Skip to contents

Duplicate rows in response data almost always indicate a merge bug or an accidental double-write. This check flags two distinct cases:

Usage

check_duplicates(
  responses,
  method = c("2ifc", "briefrc"),
  col_participant = "participant_id",
  col_stimulus = "stimulus",
  ...
)

Arguments

responses

A data frame of trial-level responses.

method

Either "2ifc" or "briefrc". Currently informational.

col_participant, col_stimulus

Column names.

...

Unused.

Value

An rcdiag_result() object. The data element contains full_duplicates and pair_duplicates data frames of the flagged rows.

Details

  1. Fully duplicated rows (identical across every column).
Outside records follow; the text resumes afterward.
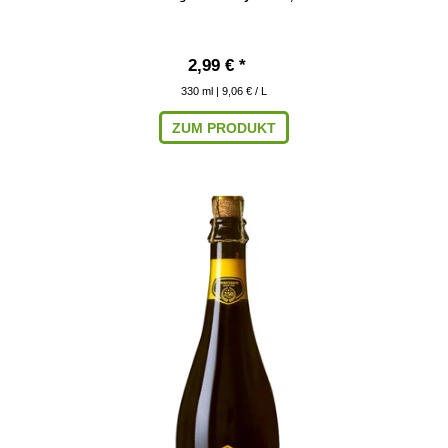
2,99 € *
330
ml
| 9,06 € / L
ZUM PRODUKT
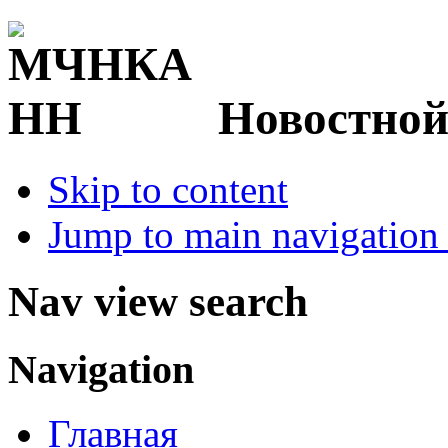
Новостной
Skip to content
Jump to main navigation 
Nav view search
Navigation
Главная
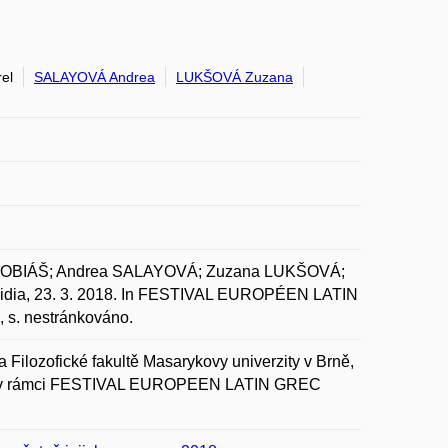
el
SALAYOVÁ Andrea
LUKŠOVÁ Zuzana
 DOBIÁŠ; Andrea SALAYOVÁ; Zuzana LUKŠOVÁ;
idia, 23. 3. 2018. In FESTIVAL EUROPÉEN LATIN
s. nestránkováno.
Filozofické fakultě Masarykovy univerzity v Brně,
idia v rámci FESTIVAL EUROPEEN LATIN GREC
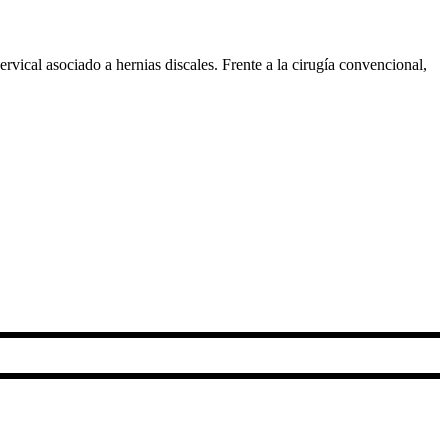
ical asociado a hernias discales. Frente a la cirugía convencional,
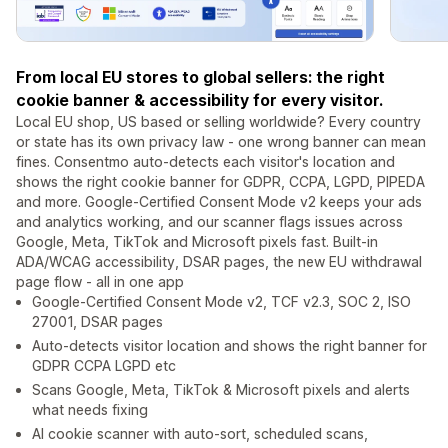
From local EU stores to global sellers: the right
cookie banner & accessibility for every visitor.
Local EU shop, US based or selling worldwide? Every country
or state has its own privacy law - one wrong banner can mean
fines. Consentmo auto-detects each visitor's location and
shows the right cookie banner for GDPR, CCPA, LGPD, PIPEDA
and more. Google-Certified Consent Mode v2 keeps your ads
and analytics working, and our scanner flags issues across
Google, Meta, TikTok and Microsoft pixels fast. Built-in
ADA/WCAG accessibility, DSAR pages, the new EU withdrawal
page flow - all in one app
Google-Certified Consent Mode v2, TCF v2.3, SOC 2, ISO
27001, DSAR pages
Auto-detects visitor location and shows the right banner for
GDPR CCPA LGPD etc
Scans Google, Meta, TikTok & Microsoft pixels and alerts
what needs fixing
AI cookie scanner with auto-sort, scheduled scans,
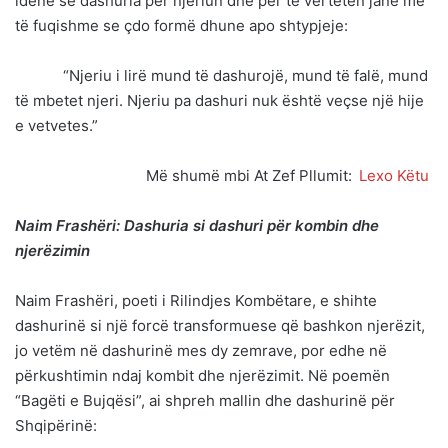
idenë se dashuria për njeriun dhe për të vërtetën janë më
të fuqishme se çdo formë dhune apo shtypjeje:
“Njeriu i lirë mund të dashurojë, mund të falë, mund
të mbetet njeri. Njeriu pa dashuri nuk është veçse një hije
e vetvetes.”
Më shumë mbi At Zef Pllumit:
Lexo Këtu
Naim Frashëri: Dashuria si dashuri për kombin dhe
njerëzimin
Naim Frashëri, poeti i Rilindjes Kombëtare, e shihte
dashurinë si një forcë transformuese që bashkon njerëzit,
jo vetëm në dashurinë mes dy zemrave, por edhe në
përkushtimin ndaj kombit dhe njerëzimit. Në poemën
“Bagëti e Bujqësi”, ai shpreh mallin dhe dashurinë për
Shqipërinë:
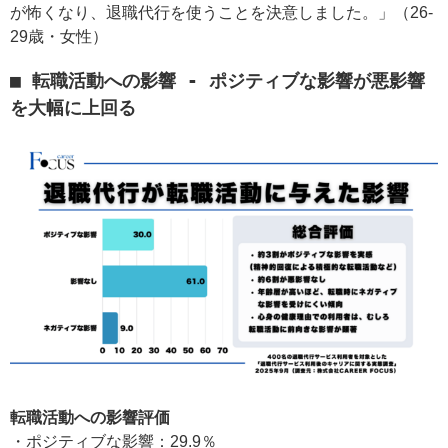
が怖くなり、退職代行を使うことを決意しました。」（26-
29歳・女性）
■ 転職活動への影響 - ポジティブな影響が悪影響
を大幅に上回る
転職活動への影響評価
・ポジティブな影響：29.9％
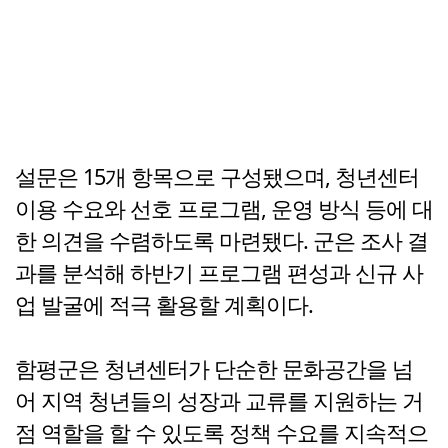
설문은 15개 항목으로 구성됐으며, 청년센터
이용 수요와 선호 프로그램, 운영 방식 등에 대
한 의견을 수렴하도록 마련됐다. 군은 조사 결
과를 분석해 하반기 프로그램 편성과 신규 사
업 발굴에 적극 활용할 계획이다.
함평군은 청년센터가 단순한 문화공간을 넘
어 지역 청년들의 성장과 교류를 지원하는 거
점 역할을 할 수 있도록 정책 수요를 지속적으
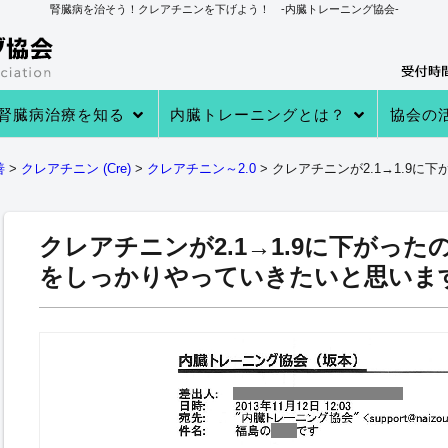
腎臓病を治そう！クレアチニンを下げよう！ -内臓トレーニング協会-
腎臓病治療を知る
内臓トレーニングとは？
協会の
→あなたの知らない 透析・移植医療
→自分で腎臓病を治す理由
→病院での治療
→クレアチニンを下げる４つのステ
→内臓トレーニングとは
→内臓トレーニングで生体電流を整
内臓トレーニングの実績
内臓トレーニング実践者のプロフィ
→クレアチニン値が下がる理由
→参加
→実践者
→内臓ト
→内臓ト
→健康教
善
>
クレアチニン (Cre)
>
クレアチニン～2.0
>
クレアチニンが2.1→1.9
ップ
える
ール
クレアチニンが2.1→1.9に下がっ
をしっかりやっていきたいと思いま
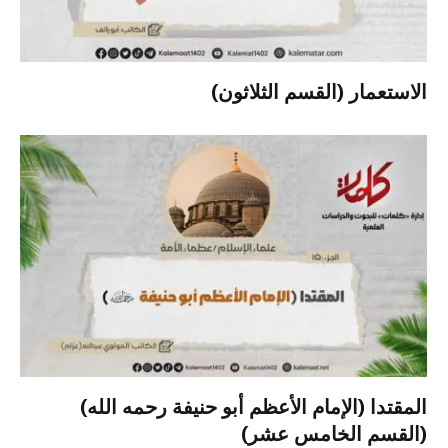
الاستعمار (القسم الثلاثون)
المقتدا (الإمام الأعظم أبو حنيفة رحمه الله)
(القسم الخامس عشر)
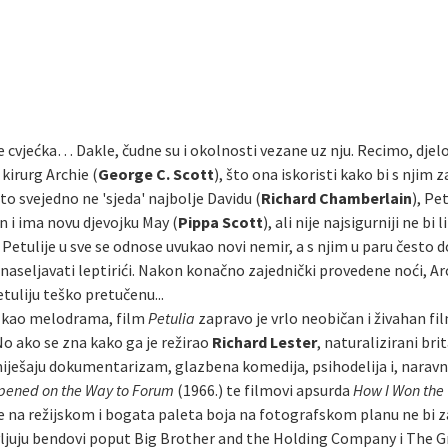
 je cvjećka… Dakle, čudne su i okolnosti vezane uz nju. Recimo, djel
kirurg Archie (
George C. Scott
), što ona iskoristi kako bi s njim
 to svejedno ne 'sjeda' najbolje Davidu (
Richard Chamberlain
), Pe
n i ima novu djevojku May (
Pippa Scott
), ali nije najsigurniji ne bi 
Petulije u sve se odnose uvukao novi nemir, a s njim u paru često d
aseljavati leptirići. Nakon konačno zajednički provedene noći, Arc
tuliju teško pretučenu...
n kao melodrama, film
Petulia
zapravo je vrlo neobičan i živahan fil
No ako se zna kako ga je režirao
Richard Lester
, naturalizirani bri
iješaju dokumentarizam, glazbena komedija, psihodelija i, naravn
pened on the Way to Forum
(1966.) te filmovi apsurda
How I Won the
e na režijskom i bogata paleta boja na fotografskom planu ne bi z
avljuju bendovi poput Big Brother and the Holding Company i The G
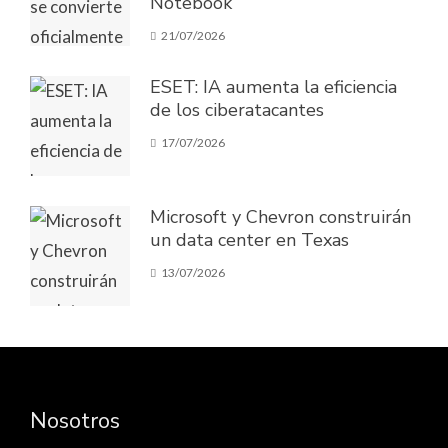
Notebook
21/07/2026
ESET: IA aumenta la eficiencia
de los ciberatacantes
17/07/2026
Microsoft y Chevron construirán
un data center en Texas
13/07/2026
Nosotros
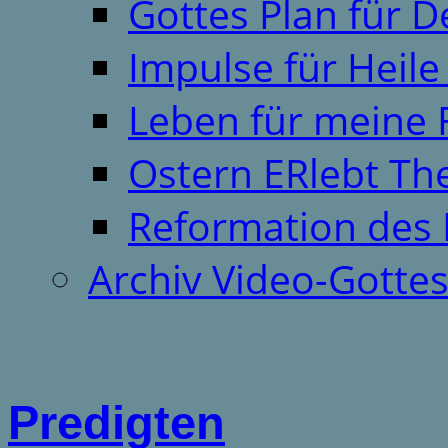
Gottes Plan für 
Impulse für Heil
Leben für meine 
Ostern ERlebt T
Reformation des 
Archiv Video-Gotte
Predigten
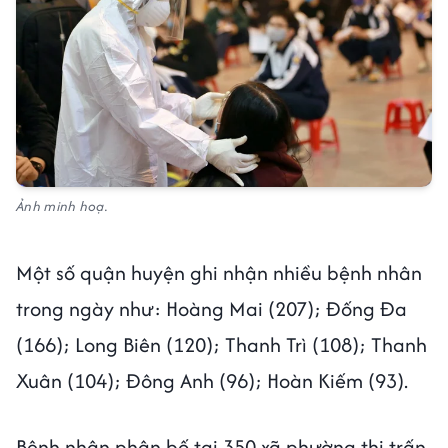
Ảnh minh hoạ.
Một số quận huyện ghi nhận nhiều bệnh nhân
trong ngày như: Hoàng Mai (207); Đống Đa
(166); Long Biên (120); Thanh Trì (108); Thanh
Xuân (104); Đông Anh (96); Hoàn Kiếm (93).
Bệnh nhân phân bố tại 350 xã phường thị trấn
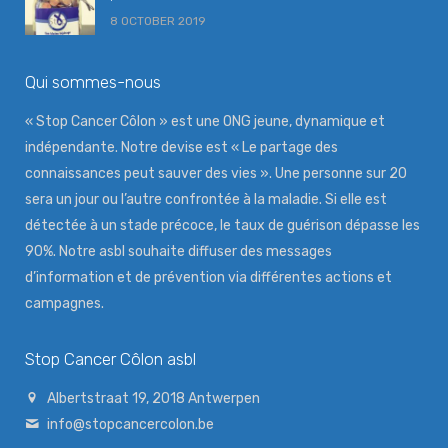
8 OCTOBER 2019
Qui sommes-nous
« Stop Cancer Côlon » est une ONG jeune, dynamique et
indépendante. Notre devise est « Le partage des
connaissances peut sauver des vies ». Une personne sur 20
sera un jour ou l’autre confrontée à la maladie. Si elle est
détectée à un stade précoce, le taux de guérison dépasse les
90%. Notre asbl souhaite diffuser des messages
d’information et de prévention via différentes actions et
campagnes.
Stop Cancer Côlon asbl
Albertstraat 19, 2018 Antwerpen
info@stopcancercolon.be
  2. Duplicated (participant, stimulus) pairs where the response or RT differs. These are harder to interpret: either the design legitimately repeats stimuli (in which case the check should be skipped), or the data pipeline glued together two runs for the same participant.

Examples

responses <- data.frame(
  participant_id = c(1, 1, 1, 2),
  stimulus       = c(1, 2, 2, 1),
  response       = c(1, -1, -1, 1)
)
check_duplicates(responses)
#> [WARN] Duplicates
#>   1 of 4 rows are fully duplicated.
#>   1 rows share a (participant, stimulus) pair with differing response or RT.